Work request.
Give every line of the data again, exactly.

Dataset entries

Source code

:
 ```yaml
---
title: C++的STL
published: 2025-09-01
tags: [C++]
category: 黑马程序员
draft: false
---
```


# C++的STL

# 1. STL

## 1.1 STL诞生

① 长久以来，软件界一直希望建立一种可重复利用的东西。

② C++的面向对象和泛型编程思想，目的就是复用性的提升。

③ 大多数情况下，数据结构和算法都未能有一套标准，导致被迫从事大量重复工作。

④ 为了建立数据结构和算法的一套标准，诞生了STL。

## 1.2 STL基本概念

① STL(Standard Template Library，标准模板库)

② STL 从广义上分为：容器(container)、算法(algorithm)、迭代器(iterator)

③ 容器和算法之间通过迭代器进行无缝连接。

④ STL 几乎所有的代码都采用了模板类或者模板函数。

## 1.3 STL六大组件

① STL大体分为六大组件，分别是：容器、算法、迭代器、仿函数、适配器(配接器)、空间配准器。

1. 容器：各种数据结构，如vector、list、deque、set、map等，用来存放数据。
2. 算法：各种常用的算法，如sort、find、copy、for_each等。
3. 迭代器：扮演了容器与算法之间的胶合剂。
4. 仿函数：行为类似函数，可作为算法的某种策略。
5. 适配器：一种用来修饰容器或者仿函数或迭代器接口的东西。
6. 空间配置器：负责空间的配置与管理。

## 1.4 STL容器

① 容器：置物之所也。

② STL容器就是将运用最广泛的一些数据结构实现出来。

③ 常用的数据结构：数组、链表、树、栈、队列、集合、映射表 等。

Response.
Source code

:
 ```yaml
---
title: C++的STL
published: 2025-09-01
tags: [C++]
category: 黑马程序员
draft: false
---
```


# C++的STL

# 1. STL

## 1.1 STL诞生

① 长久以来，软件界一直希望建立一种可重复利用的东西。

② C++的面向对象和泛型编程思想，目的就是复用性的提升。

③ 大多数情况下，数据结构和算法都未能有一套标准，导致被迫从事大量重复工作。

④ 为了建立数据结构和算法的一套标准，诞生了STL。

## 1.2 STL基本概念

① STL(Standard Template Library，标准模板库)

② STL 从广义上分为：容器(container)、算法(algorithm)、迭代器(iterator)

③ 容器和算法之间通过迭代器进行无缝连接。

④ STL 几乎所有的代码都采用了模板类或者模板函数。

## 1.3 STL六大组件

① STL大体分为六大组件，分别是：容器、算法、迭代器、仿函数、适配器(配接器)、空间配准器。

1. 容器：各种数据结构，如vector、list、deque、set、map等，用来存放数据。
2. 算法：各种常用的算法，如sort、find、copy、for_each等。
3. 迭代器：扮演了容器与算法之间的胶合剂。
4. 仿函数：行为类似函数，可作为算法的某种策略。
5. 适配器：一种用来修饰容器或者仿函数或迭代器接口的东西。
6. 空间配置器：负责空间的配置与管理。

## 1.4 STL容器

① 容器：置物之所也。

② STL容器就是将运用最广泛的一些数据结构实现出来。

③ 常用的数据结构：数组、链表、树、栈、队列、集合、映射表 等。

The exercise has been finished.